Try it » Copy out the lines in the entries below, starting at the line containing "of recommendations — and cinch" and ending at the line containing "dates so you never miss an MOT again.", both lines included and each reproduced without any change.

*** Block opens ***

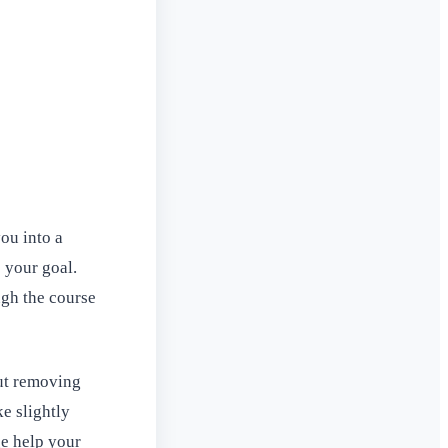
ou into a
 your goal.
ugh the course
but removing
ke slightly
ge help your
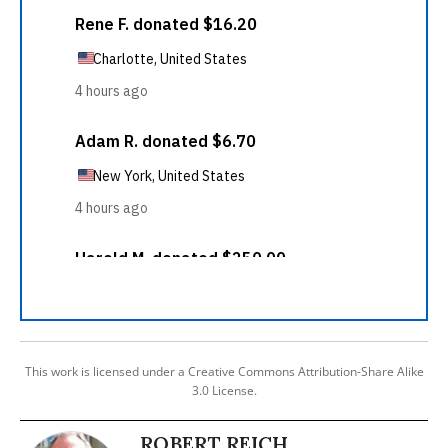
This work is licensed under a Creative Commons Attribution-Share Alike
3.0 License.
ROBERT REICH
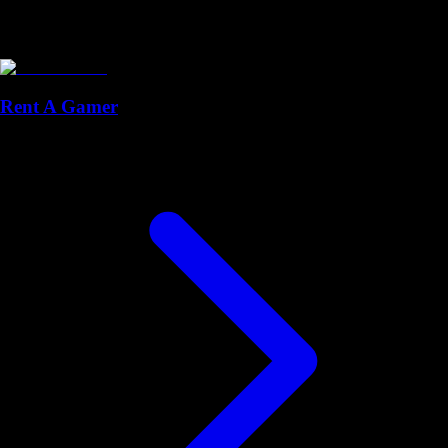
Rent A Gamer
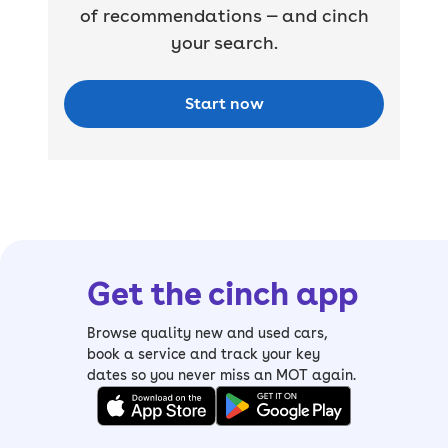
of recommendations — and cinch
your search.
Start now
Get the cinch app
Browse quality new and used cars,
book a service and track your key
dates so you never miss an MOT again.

*** Block closes ***
*** Block opens ***

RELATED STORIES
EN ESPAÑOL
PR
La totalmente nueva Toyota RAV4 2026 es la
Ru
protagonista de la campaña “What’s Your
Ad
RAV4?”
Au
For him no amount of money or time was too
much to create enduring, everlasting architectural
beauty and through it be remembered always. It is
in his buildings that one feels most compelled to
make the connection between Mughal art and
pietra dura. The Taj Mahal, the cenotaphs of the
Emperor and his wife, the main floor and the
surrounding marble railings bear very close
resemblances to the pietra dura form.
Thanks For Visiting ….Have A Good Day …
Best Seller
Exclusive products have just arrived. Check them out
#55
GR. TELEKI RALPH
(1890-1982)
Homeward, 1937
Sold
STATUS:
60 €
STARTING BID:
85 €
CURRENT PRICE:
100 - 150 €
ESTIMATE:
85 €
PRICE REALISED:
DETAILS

*** Block closes ***

Answer space »
of recommendations — and cinch
your search.
Start now
Get the cinch app
Browse quality new and used cars,
book a service and track your key
dates so you never miss an MOT again.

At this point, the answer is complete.